I'm still operating out of the European offices of Portfolio Guru, LLC this summer, and it's a pleasure to read European corporate earnings reports while most Real Money readers are still asleep. I wrote about BHP Billiton (BHP) (an Australian company, but with a London listing) and today saw the release of Carlsberg Group's (CABGY) figures. I am naturally inclined to pay attention to Carlsberg, because, in the spirit of full disclosure, I must admit that it's my favorite beer.
Love of the suds aside, Carlsberg's numbers were disappointing to analysts, and the shares fell more than 4% in this morning's trading in Copenhagen. Carlsberg CEO Cees 't Hart noted that profit growth (Carlsberg uses organic operating profit growth as a key performance indicator) would average about 1% in the second half, after growing 8% in the first half of 2016. Currency is a major driver, as the group now expects a 600 million DKK headwind from foreign exchange for full year 2016, with much of that damage coming due to the weakening Russian Ruble.
Overall, though, Carlsberg's results pointed to sluggish end markets, with pronounced weakness in Russia and Eastern Europe. Russia represented 16% of Carlsberg's operating profit in the first half, and that country's economic malaise is more pronounced than Western financial reporting would suggest. Reading the U.S. media, one is bombarded with stories of Putin's machinations in Ukraine, Syria, Iran and elsewhere, but there really isn't much reporting on Russia itself. Russia's GDP contracted 0.6% in the second quarter, the sixth consecutive quarter of contraction -- and that is a huge negative for Carlsberg.

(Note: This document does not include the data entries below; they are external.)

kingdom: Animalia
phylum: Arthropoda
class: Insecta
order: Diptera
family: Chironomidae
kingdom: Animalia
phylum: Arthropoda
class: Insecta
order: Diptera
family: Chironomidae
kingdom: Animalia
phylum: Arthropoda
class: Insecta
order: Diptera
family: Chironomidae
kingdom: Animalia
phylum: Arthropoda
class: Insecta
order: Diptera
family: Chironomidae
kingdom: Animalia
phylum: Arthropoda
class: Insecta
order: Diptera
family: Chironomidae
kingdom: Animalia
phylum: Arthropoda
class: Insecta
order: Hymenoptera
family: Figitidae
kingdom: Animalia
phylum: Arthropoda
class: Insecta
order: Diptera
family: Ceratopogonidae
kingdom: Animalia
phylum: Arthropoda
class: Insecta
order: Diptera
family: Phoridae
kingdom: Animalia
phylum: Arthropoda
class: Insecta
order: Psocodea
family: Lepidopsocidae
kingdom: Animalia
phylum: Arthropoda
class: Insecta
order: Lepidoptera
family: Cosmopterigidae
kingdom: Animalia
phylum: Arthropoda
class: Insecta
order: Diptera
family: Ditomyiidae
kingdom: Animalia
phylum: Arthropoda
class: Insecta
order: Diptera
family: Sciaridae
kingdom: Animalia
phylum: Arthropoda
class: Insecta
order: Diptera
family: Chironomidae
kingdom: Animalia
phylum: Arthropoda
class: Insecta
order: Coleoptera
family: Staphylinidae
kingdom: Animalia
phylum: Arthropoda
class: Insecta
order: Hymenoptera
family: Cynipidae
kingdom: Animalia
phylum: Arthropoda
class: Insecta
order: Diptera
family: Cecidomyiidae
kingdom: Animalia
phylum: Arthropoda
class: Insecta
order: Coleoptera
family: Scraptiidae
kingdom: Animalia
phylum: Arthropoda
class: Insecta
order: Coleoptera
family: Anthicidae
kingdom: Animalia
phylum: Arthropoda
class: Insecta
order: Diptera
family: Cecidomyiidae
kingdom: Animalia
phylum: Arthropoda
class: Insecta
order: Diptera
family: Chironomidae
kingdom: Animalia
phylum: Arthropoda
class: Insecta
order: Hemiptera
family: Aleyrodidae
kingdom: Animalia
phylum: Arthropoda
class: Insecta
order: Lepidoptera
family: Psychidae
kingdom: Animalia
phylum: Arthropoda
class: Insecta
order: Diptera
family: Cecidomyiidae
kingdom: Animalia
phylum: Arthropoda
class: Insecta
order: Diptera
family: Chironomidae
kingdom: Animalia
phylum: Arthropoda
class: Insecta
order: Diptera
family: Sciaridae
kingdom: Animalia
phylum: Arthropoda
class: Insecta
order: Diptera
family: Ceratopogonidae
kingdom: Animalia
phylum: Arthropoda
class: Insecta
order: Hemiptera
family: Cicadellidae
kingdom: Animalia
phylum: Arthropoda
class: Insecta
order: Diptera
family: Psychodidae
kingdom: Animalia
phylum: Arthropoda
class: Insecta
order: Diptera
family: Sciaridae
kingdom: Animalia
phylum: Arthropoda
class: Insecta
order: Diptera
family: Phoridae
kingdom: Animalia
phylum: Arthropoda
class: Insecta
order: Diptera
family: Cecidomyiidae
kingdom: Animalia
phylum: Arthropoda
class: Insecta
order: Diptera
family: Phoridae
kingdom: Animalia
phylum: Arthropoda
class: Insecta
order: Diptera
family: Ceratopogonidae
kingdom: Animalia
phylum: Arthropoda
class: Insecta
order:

Carlsberg's beer volumes fell 2% in Western Europe in the first half, and 4% in Asia, so it's clear that Russia is not the only problem for the company. Overall, revenue rose in each geography as price and mix improved, and clearly Carlsberg is looking to maximize profit per liter of beer brewed, which is a sensible strategy. Focusing on higher-end brands and rationalizing distribution accounts for Carlsberg's ability to grow revenue despite foregoing market share, but it still leaves one question unanswered:
Why aren't people drinking more good beer?
To me, it's just another symptom of the slowing growth pattern that is endemic to the world economy in 2016. Stagnation is everywhere -- including the U.S., with its 1% growth in the first half of the year, though America is not a significant market for Carlsberg - and markets that should be growing quickly are not. The beer market in China declined 6% in the first half, according to Carlsberg's industry data. That's a worrisome sign, and I think I may have to begin using the Beer Indicator as a corollary to the Big Mac indicator (which really measures purchasing power) that is oft-quoted by the press.
So, you can follow data such as retail sales, CPI, PPI, etc., that are reported by the world's various government agencies, and I'll just keep following the suds. Until the beer market starts frothing again, I can't be terribly optimistic about the global consumer. And I will continue to invest accordingly.